Question: One of our physicians is trying to bill for a bunionectomy with 28292 (Correction, hallux valgus [bunion], with or without sesamoidectomy; Keller, McBride, or Mayo type procedure) and an osteotomy using 28306 (Osteotomy, with or without lengthening, shortening or angular correct, metatarsal; first metatarsal) on the same big toe. She asked us to append modifier 59 (Distinct procedural service) to 28306 so the payer would reimburse us for both, but we aren’t sure if this is accurate advice.
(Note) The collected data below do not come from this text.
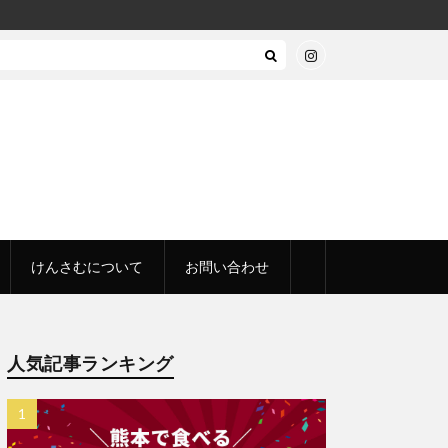
けんさむについて
お問い合わせ
人気記事ランキング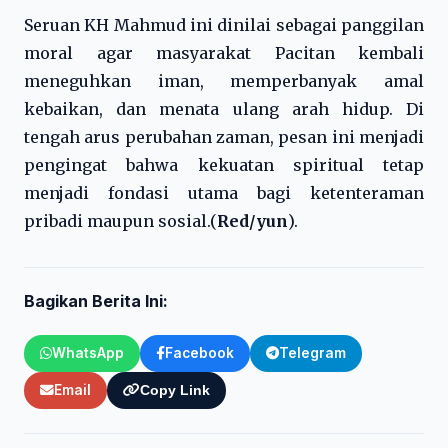
Seruan KH Mahmud ini dinilai sebagai panggilan
moral agar masyarakat Pacitan kembali
meneguhkan iman, memperbanyak amal
kebaikan, dan menata ulang arah hidup. Di
tengah arus perubahan zaman, pesan ini menjadi
pengingat bahwa kekuatan spiritual tetap
menjadi fondasi utama bagi ketenteraman
pribadi maupun sosial.(
Red/yun
).
Bagikan Berita Ini:
WhatsApp
Facebook
Telegram
Email
Copy Link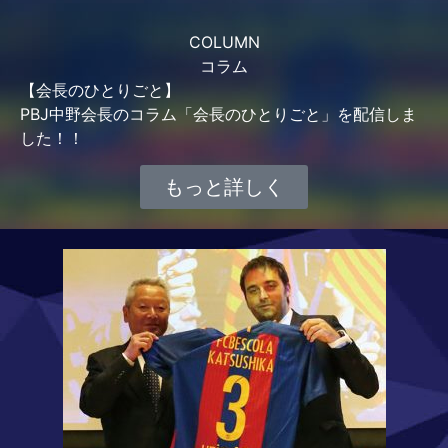
COLUMN
コラム
【会長のひとりごと】
PBJ中野会長のコラム「会長のひとりごと」を配信しま
した！！
もっと詳しく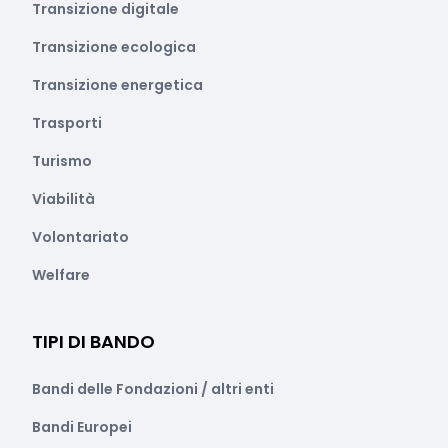
Transizione digitale
Transizione ecologica
Transizione energetica
Trasporti
Turismo
Viabilità
Volontariato
Welfare
TIPI DI BANDO
Bandi delle Fondazioni / altri enti
Bandi Europei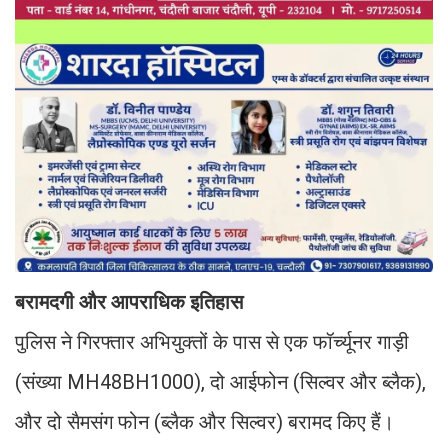
बरामदगी और आपराधिक इतिहास
पुलिस ने गिरफ्तार अभियुक्तों के पास से एक फॉर्च्यूनर गाड़ी
(संख्या MH48BH1000), दो आईफोन (सिल्वर और ब्लैक),
और दो सैमसंग फोन (ब्लैक और सिल्वर) बरामद किए हैं।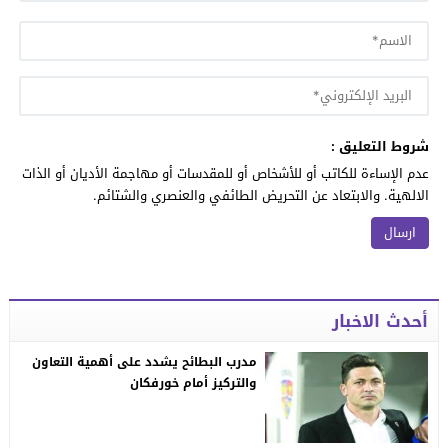
شروط التعليق :
عدم الإساءة للكاتب أو للأشخاص أو للمقدسات أو مهاجمة الأديان أو الذات
الالهية. والابتعاد عن التحريض الطائفي والعنصري والشتائم.
أحدث الاخبار
مدرب البطائح يشدد على أهمية التعاون
والتركيز أمام خورفكان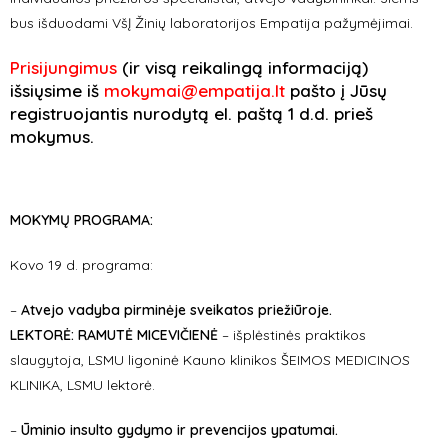
bus išduodami VšĮ Žinių laboratorijos Empatija pažymėjimai.
Prisijungimus
(ir visą reikalingą informaciją)
išsiųsime iš
mokymai@empatija.lt
pašto į Jūsų
registruojantis nurodytą el. paštą 1 d.d. prieš
mokymus.
MOKYMŲ PROGRAMA:
Kovo 19 d. programa:
–
Atvejo vadyba pirminėje sveikatos priežiūroje.
LEKTORĖ:
RAMUTĖ MICEVIČIENĖ
– išplėstinės praktikos
slaugytoja, LSMU ligoninė Kauno klinikos ŠEIMOS MEDICINOS
KLINIKA, LSMU lektorė.
–
Ūminio insulto gydymo ir prevencijos ypatumai.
Can you advise?
Answer: Unless the surgeries were performed in different locations (e.g., one on the left foot and one on the right), you can’t report both. However, there is a code that’s more accurate than the ones you’ve cited, and it includes both services.
For this procedure, you should report 28296 (Correction, hallux valgus [bunion], with or without sesamoidectomy; with metatarsal osteotomy [eg, Mitchell, Chevron, or concentric type procedures]) because it says “with osteotomy.” Keep in mind that if the surgeon used a nerve block prior to performing the procedure, that is bundled into the surgery. The National Correct Coding Initiative (NCCI) precludes you from reporting 64450 (Injection, anesthetic agent; other peripheral nerve or branch) with 28296 if the nerve block is being used for the bunionectomy.